Main and Secondary Beams - Anatomy of Steel Structure.

The plan arrangement of main and secondary beams in industrial steelwork structures normally follows both from the layout of the main items of plant and from the column locations. Thus a sequence of design decisions often  occurs in which main beam locations dictate the column locations and not vice versa. If major plant occurs at more than one level then some compromise on column position and hence beam layout may be needed.

Since large plant items normally impose a line or point loading there are clear advantages in placing main or secondary beams directly below plant support positions.Brackets, plinths or bearings may be fitted directly to steelwork, and for major items of plant this is preferable to allowing the plant to sit on a concrete or steel floor.Where plant or machinery requires a local floor zone around its perimeter for access or servicing, it is common practice to leave out the flooring below the plant for access or because the plant protrudes below the support level.

Deflection requirements between support points should be ascertained.They may well control the beam design since stringent limits, for example relative deflections of 1 in 1000 of support spans, may apply. In addition when piped services are connected to the plant then total deflections of the support structure relative to the beam-to-column intersections may also need to be limited. Relative deflections can best be controlled by the use of deep beams in (lower-grade steel if necessary), and total deflections by placing columns as close as possible to the support positions.

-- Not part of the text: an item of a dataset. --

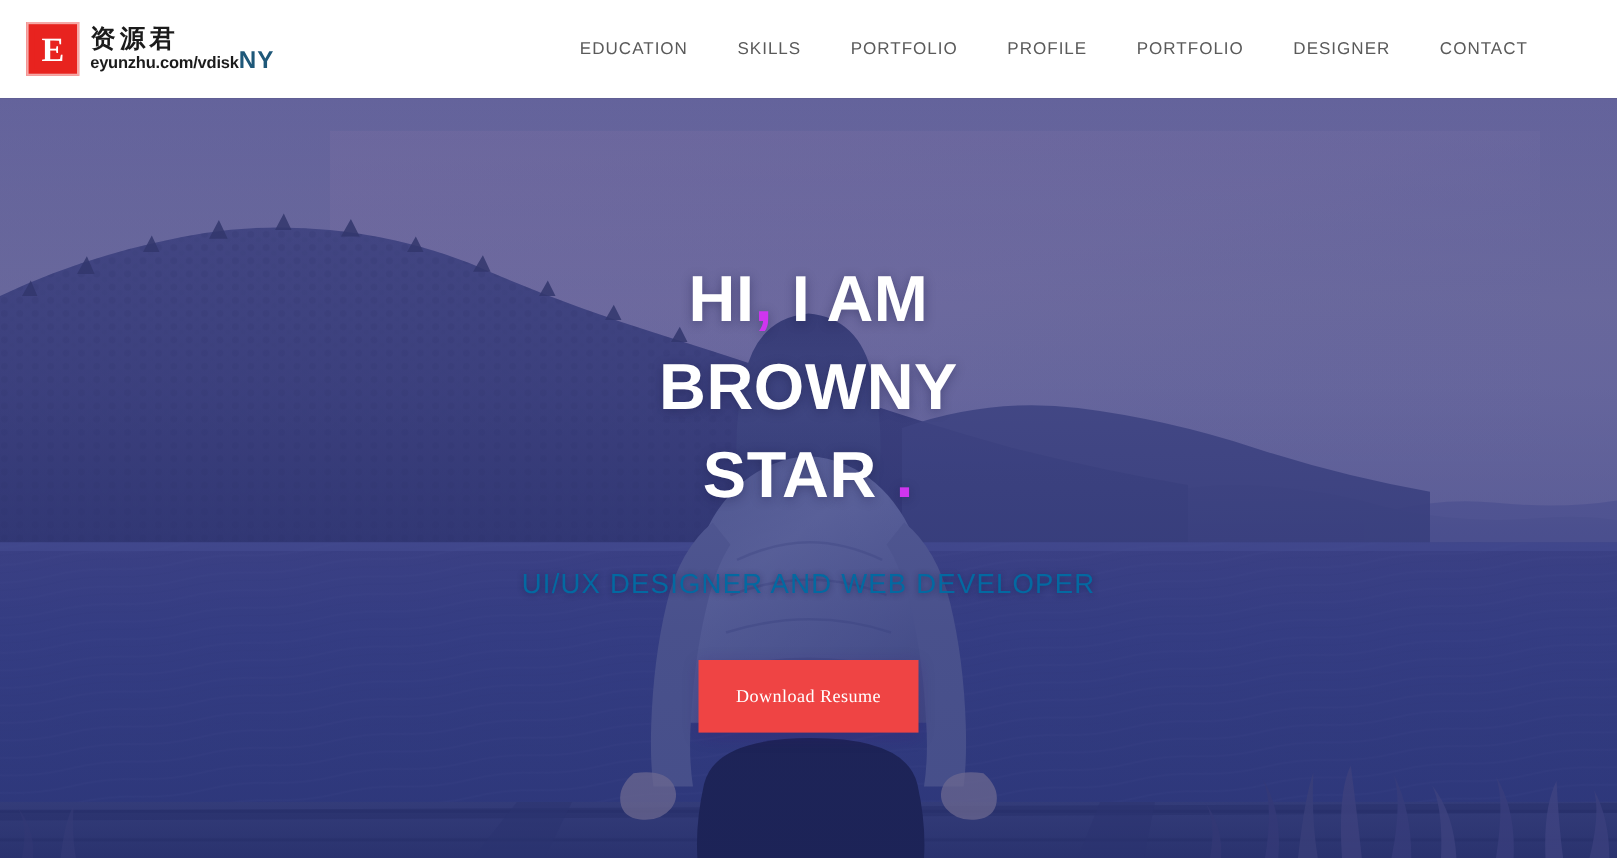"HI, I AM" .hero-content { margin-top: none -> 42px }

It is preferable to avoid the necessity for load-hearing stiffeners at support points unless the plant dimensions are fixed before steelwork design and detailing take place.Where this is not possible then stiffened zones to prevent secondary bending of top (or bottom if supports are hung) flanges should be provided, even if the design requirements do not require load-bearing stiffeners. This then allows a measure of tolerance for aligning the support positions without causing local overstressing problems.

The stiffness of major plant items should be considered, at least qualitatively, in the steelwork design. Deep-walled tanks, bunkers or silos for example may well be an order of magnitude stiffer than the steel supporting structure.

The loading distribution given by the plant design engineers will automatically assume fully stiff (zero deflection) supports. When the stiffness of the supporting structure is not uniform in relation to the support point locations and loadings, then significant redistribution of loads can take place as the structure deflects.Where the plant support positions and loads and the structural steel layout are symmetrical then engineering judgement can be applied without quantitative  evaluation. In extreme cases, however, a plant–structure interaction analysis may be required to establish the loadings accurately.

When hanger supports are required then pairs of beams or channels are a convenient solution which allows for random hanger positioning in  the longitudinal direction (Fig. 3.7).Many hanger supports have springs bearings to minimize variations in support conditions due to plant temperature changes or to avoid the plant stiffness interactions described above.

Detail at hanger support
Fig. 3.7 Detail at hanger support

The method of installation or removal of major items of plant frequently requires that beams above or, less commonly, below the plant must be designed to cater for hoisting or jacking-up the installed plant sections. Structural designers should query the exact method and route of plant installation to ensure that the temporary hoisting, jacking, rolling or set-down loads are catered for by the steel beam framework.

Experience suggests that these data are not provided as a matter of course, and plant designers commonly believe that the steel structure can support these loads any- where.Where, to ease the problems, plant installation occurs during steel erection then the method of removing plant during the building life-span may be the most significant temporary loading for the beam framework.

When main or secondary beams are specifically designed for infrequent but heavy lifting operations, it is good practice to fit a lifting connection to the beam to give positive location to the lifting position and to allow it to be marked with a safe working load. For design, smaller load safety factors are appropriate in these  circumstances.